:: Brief ::
Lines before the one containing "ring pip: (179, 89)" are excluded; print that line and every line after it through the end of the material below, exactly.

:: Available records ::
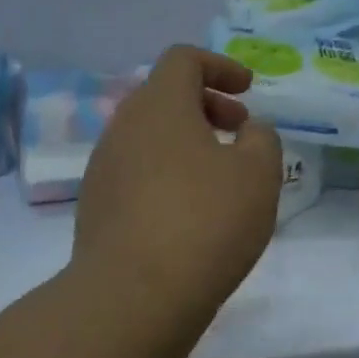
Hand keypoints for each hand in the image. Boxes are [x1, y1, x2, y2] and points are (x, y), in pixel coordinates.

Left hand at [71, 46, 283, 334]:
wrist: (133, 298)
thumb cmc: (205, 221)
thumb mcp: (258, 173)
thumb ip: (262, 139)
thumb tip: (248, 132)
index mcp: (159, 105)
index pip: (183, 59)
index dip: (220, 66)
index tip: (248, 90)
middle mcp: (123, 127)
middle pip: (164, 96)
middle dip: (207, 104)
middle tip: (240, 130)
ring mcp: (103, 168)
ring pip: (150, 136)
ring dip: (188, 141)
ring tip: (221, 176)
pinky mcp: (96, 208)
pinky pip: (137, 171)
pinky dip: (168, 173)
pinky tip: (192, 212)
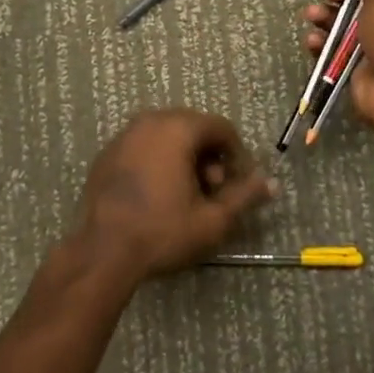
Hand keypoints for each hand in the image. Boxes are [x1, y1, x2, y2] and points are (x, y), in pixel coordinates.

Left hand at [76, 110, 275, 279]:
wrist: (102, 252)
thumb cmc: (162, 231)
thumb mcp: (212, 219)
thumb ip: (244, 196)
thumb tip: (271, 183)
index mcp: (177, 128)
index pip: (221, 127)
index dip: (237, 154)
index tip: (238, 185)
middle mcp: (150, 121)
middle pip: (194, 128)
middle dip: (210, 156)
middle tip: (213, 191)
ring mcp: (125, 135)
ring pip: (167, 135)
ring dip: (185, 158)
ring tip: (187, 195)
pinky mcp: (108, 153)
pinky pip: (144, 146)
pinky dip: (158, 160)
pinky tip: (158, 194)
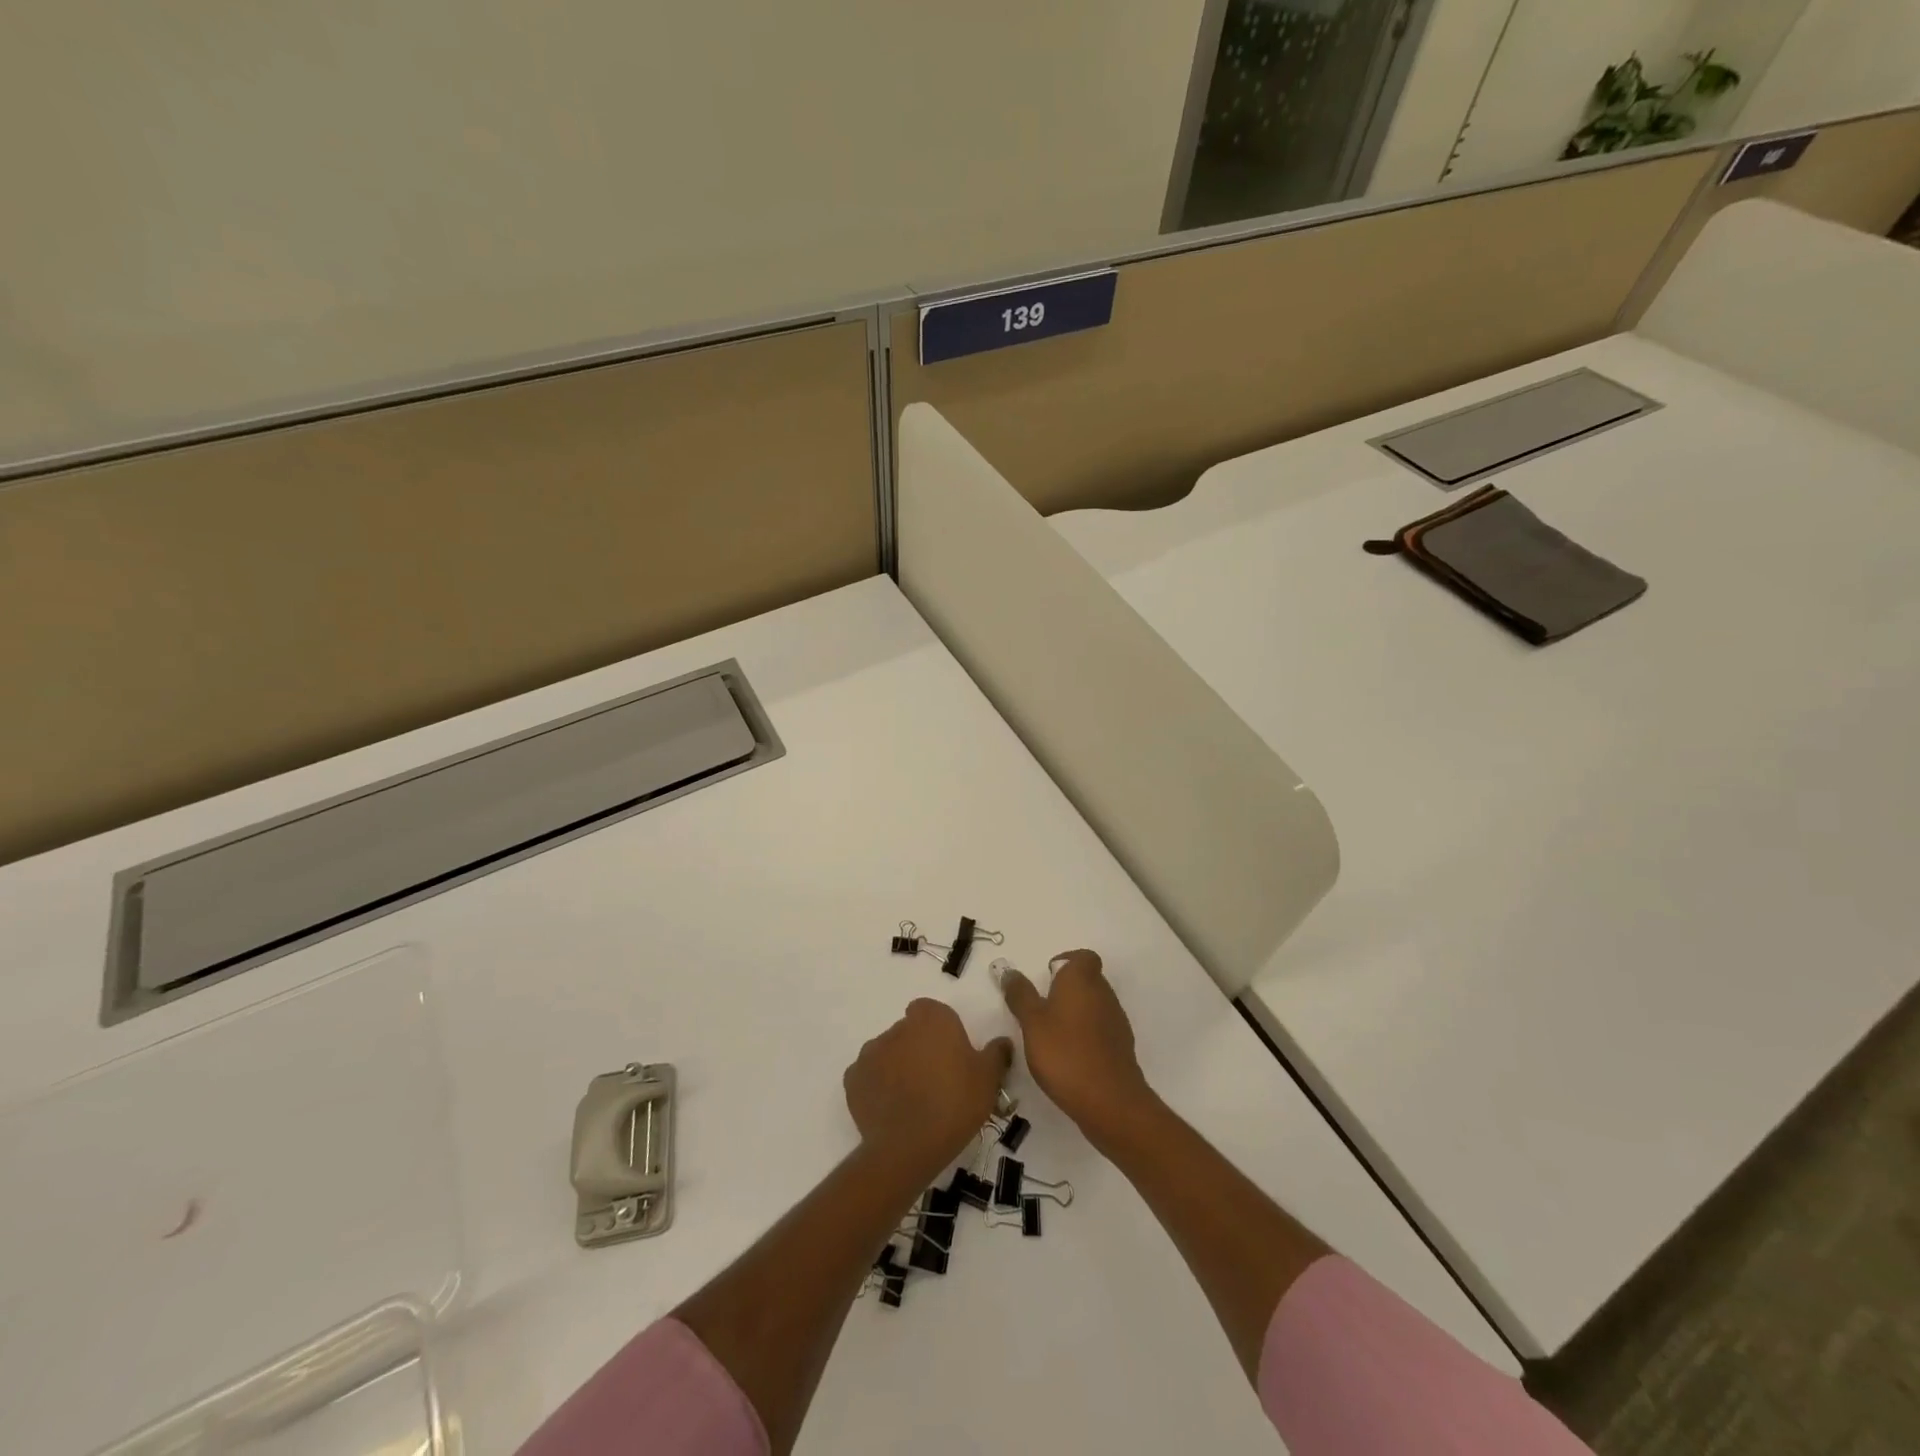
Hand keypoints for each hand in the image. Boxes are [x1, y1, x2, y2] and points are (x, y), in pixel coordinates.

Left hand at [844, 1000, 1011, 1176]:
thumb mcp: (988, 1079)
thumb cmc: (955, 1103)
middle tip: (936, 1080)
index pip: (931, 1011)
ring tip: (912, 1100)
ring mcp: (871, 1051)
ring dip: (897, 1067)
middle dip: (919, 1049)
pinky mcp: (852, 1079)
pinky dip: (877, 1087)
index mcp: (931, 1018)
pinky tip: (891, 1110)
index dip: (940, 1031)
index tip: (951, 1055)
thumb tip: (1002, 1042)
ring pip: (888, 1053)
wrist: (909, 1146)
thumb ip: (996, 1054)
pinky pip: (868, 1076)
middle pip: (909, 1031)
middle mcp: (898, 1027)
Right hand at [998, 949, 1155, 1147]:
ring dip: (1075, 1015)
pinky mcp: (1121, 1047)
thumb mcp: (1031, 1022)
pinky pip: (1100, 1030)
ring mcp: (1116, 1020)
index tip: (1045, 981)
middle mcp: (1104, 993)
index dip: (1065, 963)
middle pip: (1087, 980)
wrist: (1110, 1101)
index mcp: (1082, 979)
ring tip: (1051, 1038)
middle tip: (1040, 1011)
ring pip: (1094, 1006)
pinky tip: (1069, 1058)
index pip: (1082, 957)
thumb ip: (1020, 995)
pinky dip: (1086, 1036)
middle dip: (1065, 991)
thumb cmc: (1065, 1053)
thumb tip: (1009, 971)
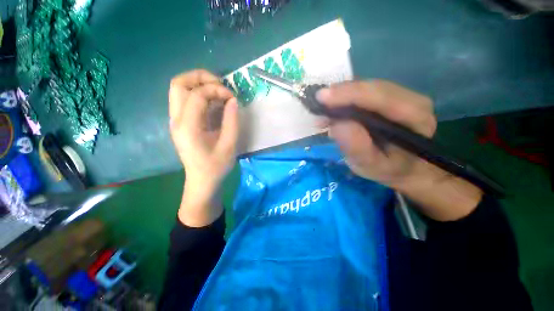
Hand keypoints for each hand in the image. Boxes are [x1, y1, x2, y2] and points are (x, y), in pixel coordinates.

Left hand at [169, 69, 238, 225]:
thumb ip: (232, 121)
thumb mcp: (229, 145)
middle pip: (178, 83)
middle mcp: (176, 120)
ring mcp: (176, 121)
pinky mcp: (181, 123)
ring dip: (199, 84)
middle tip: (220, 86)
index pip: (197, 94)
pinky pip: (185, 99)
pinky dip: (200, 94)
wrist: (202, 181)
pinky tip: (214, 102)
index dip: (217, 90)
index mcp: (188, 127)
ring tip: (219, 92)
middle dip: (201, 78)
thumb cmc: (216, 167)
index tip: (232, 98)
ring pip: (179, 89)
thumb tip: (233, 100)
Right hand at [317, 80, 482, 220]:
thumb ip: (357, 147)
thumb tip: (337, 123)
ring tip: (322, 113)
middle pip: (371, 88)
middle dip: (341, 95)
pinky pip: (361, 92)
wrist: (401, 166)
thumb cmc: (388, 169)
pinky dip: (342, 100)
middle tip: (317, 106)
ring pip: (364, 87)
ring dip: (339, 97)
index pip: (381, 96)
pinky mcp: (386, 97)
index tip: (322, 98)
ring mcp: (398, 95)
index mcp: (415, 116)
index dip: (350, 94)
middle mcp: (410, 99)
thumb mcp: (371, 166)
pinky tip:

:: Solution to this problem ::
ring pip: (179, 89)
thumb tip: (233, 100)
Right hand at [317, 80, 482, 220]:
thumb ip: (357, 147)
thumb tip: (337, 123)
ring tip: (322, 113)
middle pip: (371, 88)
middle dip: (341, 95)
pinky pip: (361, 92)
wrist: (401, 166)
thumb cmc: (388, 169)
pinky dip: (342, 100)
middle tip: (317, 106)
ring pip: (364, 87)
ring dip: (339, 97)
index pip: (381, 96)
pinky mcp: (386, 97)
index tip: (322, 98)
ring mcp: (398, 95)
index mcp: (415, 116)
index dip: (350, 94)
middle mcp: (410, 99)
thumb mcp: (371, 166)
pinky tip:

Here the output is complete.